Manual dry run (tests the exact path the timers use):

# Nginx Proxy Manager
sudo systemctl start mailcow-cert-push.service
journalctl -u mailcow-cert-push.service --no-pager -n 20

# mailcow
sudo systemctl start mailcow-cert-deploy.service
journalctl -u mailcow-cert-deploy.service --no-pager -n 20

With an unchanged cert these report "nothing to do" — which confirms change-detection is working.

Gotchas

  1. Symlinks — use rsync -azL; without -L the cert lands as a dangling symlink and the deploy reports "no staged cert."
  2. ECDSA vs RSA — validate with public-key comparison, not -modulus (modulus is RSA-only; the cert here is EC-384).
  3. SNI subdir — with ENABLE_SSL_SNI=y, mailcow may serve a per-domain cert from data/assets/ssl/mail.wittenberger.us/ ahead of the top-level cert.pem. Always verify the served cert with openssl s_client, not just the file on disk.
  4. Reload vs restart — container reload picks up the new cert on the current version. If a future version doesn't, restart instead:
    docker compose restart postfix-mailcow dovecot-mailcow nginx-mailcow
    
  5. Egress firewall — the mailcow host runs default-deny outbound; outbound SSH (port 22) to the relevant host must be explicitly allowed.

Monitoring

The chain fails silently — a script erroring on a timer only logs to journald.
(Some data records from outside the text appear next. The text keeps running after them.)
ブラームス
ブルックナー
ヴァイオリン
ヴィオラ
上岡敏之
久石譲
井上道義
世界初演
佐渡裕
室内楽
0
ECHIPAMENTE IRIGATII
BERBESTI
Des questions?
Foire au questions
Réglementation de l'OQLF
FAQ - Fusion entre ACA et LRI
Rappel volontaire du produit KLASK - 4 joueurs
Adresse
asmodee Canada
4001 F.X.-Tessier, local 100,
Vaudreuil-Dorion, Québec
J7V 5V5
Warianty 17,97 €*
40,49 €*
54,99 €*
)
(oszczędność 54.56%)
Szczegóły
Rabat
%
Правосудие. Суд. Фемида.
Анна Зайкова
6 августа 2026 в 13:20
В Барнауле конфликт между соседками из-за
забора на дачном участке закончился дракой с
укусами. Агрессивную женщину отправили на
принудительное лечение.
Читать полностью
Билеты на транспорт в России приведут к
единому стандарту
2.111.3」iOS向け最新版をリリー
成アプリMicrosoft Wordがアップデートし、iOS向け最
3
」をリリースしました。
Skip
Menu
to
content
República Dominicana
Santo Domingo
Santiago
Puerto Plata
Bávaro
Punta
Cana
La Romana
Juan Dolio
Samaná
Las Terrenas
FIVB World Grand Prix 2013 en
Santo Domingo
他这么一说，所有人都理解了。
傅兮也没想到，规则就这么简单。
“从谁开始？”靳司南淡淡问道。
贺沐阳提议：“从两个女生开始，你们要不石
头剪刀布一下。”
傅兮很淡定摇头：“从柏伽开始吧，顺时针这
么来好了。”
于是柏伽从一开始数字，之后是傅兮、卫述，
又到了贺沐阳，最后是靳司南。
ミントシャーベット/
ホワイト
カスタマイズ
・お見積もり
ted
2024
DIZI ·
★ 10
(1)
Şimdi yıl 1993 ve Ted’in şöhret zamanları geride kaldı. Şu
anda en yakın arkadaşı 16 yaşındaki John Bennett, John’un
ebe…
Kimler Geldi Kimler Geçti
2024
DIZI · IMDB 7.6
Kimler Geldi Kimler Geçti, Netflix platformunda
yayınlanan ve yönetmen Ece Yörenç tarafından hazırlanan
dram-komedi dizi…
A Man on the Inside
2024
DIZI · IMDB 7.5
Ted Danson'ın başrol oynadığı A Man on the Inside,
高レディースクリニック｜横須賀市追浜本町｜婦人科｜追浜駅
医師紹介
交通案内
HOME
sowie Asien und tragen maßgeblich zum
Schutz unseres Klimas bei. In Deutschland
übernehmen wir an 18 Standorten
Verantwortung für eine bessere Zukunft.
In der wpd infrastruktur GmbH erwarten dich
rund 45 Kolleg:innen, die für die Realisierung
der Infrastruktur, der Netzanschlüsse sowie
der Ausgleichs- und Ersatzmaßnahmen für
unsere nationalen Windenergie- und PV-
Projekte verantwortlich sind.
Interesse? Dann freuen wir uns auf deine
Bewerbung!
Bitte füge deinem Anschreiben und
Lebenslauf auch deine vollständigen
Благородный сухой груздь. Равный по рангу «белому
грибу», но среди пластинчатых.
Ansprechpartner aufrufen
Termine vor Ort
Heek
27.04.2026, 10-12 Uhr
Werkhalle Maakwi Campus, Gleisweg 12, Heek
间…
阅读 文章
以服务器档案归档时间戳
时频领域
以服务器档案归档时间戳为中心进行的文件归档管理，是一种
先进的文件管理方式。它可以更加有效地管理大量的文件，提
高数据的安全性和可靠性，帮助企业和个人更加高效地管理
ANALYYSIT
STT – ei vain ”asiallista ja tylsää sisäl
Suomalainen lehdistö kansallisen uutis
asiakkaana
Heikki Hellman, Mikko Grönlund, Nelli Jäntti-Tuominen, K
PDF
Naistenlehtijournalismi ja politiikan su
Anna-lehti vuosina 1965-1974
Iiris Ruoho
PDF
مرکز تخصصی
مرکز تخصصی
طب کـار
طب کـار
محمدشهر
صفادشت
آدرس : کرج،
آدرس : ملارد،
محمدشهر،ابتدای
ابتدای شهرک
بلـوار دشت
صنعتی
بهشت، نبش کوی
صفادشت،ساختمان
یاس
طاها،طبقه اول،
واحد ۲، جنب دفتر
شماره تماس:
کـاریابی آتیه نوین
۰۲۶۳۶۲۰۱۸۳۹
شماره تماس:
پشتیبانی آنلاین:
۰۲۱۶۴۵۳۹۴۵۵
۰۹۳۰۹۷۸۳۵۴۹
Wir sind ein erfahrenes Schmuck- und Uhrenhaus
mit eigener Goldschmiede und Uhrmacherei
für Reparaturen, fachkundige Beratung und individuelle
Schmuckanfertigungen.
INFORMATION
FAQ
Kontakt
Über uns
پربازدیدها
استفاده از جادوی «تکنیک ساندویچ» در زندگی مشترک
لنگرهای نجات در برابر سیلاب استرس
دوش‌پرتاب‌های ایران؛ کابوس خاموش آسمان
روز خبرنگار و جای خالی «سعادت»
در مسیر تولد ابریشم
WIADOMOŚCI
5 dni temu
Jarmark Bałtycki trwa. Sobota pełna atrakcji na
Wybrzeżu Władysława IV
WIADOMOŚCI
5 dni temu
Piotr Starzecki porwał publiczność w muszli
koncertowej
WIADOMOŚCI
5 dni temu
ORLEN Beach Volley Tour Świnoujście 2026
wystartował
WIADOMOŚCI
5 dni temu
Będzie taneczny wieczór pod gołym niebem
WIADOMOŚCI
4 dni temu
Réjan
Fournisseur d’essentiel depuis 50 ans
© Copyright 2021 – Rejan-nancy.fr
Recommended safeguards:

  • A Wazuh rule watching mailcow-cert-deploy.service for non-zero exit / ERROR.
  • A periodic check that the served cert on :993 is not within N days of expiry, alerting if a renewal hasn't propagated.

Migration / rebuild notes

The cert-sync host-level components are part of host provisioning, not mailcow data:

  • certsync user + restricted SSH key
  • deploy-staged-cert.sh
  • both systemd units

These are not carried by mailcow backup/restore or cold-standby sync. If the mailcow host is rebuilt or replaced (including an IP-reuse cutover to a new VM), recreate these on the new host and confirm both timers are active before relying on automated renewal.